▸ DOCUMENT EXCERPT:
>>>

Coronavirus disease 2019 (COVID-19) was declared a global pandemic by the World Health Organization (WHO) on 11 March 2020 [7]. As the disease spread worldwide, uncertainty arose about the treatment and prognosis of patients with hematologic malignancies. At the beginning, only recommendations from groups of experts were published, currently we have evidence from different parts of the world. As of today (May 17, 2022), 522,278,953 cases of COVID 19 have been reported in the world population, with a mortality of 1.2%. In Mexico, 5,752,441 cases of COVID-19 have been reported in the general population, with a mortality of 5.6% [8].

<<<

▸ MATERIAL SHOWN:
>>>

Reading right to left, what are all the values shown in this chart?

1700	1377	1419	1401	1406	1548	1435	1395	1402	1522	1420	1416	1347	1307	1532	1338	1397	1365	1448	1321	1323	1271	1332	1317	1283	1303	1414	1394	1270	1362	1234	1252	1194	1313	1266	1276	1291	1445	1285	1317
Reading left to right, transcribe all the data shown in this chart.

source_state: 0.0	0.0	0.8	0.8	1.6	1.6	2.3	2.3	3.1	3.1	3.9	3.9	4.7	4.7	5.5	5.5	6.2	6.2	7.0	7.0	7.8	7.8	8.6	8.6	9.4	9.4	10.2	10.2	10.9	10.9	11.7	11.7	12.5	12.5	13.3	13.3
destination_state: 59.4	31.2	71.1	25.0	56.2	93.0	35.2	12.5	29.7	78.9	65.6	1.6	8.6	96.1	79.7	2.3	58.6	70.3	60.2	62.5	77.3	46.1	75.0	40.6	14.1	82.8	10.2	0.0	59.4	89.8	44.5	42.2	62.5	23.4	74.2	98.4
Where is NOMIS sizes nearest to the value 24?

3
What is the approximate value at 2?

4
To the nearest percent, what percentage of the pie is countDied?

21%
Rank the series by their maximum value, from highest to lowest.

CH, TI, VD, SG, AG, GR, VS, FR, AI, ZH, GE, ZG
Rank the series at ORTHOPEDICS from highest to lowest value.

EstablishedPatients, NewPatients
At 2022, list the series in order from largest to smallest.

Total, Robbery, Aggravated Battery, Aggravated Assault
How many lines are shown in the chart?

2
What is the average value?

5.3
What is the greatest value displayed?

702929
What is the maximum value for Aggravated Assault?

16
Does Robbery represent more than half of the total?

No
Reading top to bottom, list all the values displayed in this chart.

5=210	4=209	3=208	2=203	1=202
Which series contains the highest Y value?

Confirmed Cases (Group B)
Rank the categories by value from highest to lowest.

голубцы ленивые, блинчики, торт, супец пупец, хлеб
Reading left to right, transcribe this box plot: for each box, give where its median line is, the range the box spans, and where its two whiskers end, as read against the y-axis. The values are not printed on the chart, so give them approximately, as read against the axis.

<<<

What mortality rate does the COVID-19 excerpt report for COVID-19 cases in Mexico's general population? The entries are separate material with no connection to the COVID-19 excerpt.

▸ TASK RESPONSE: 5.6%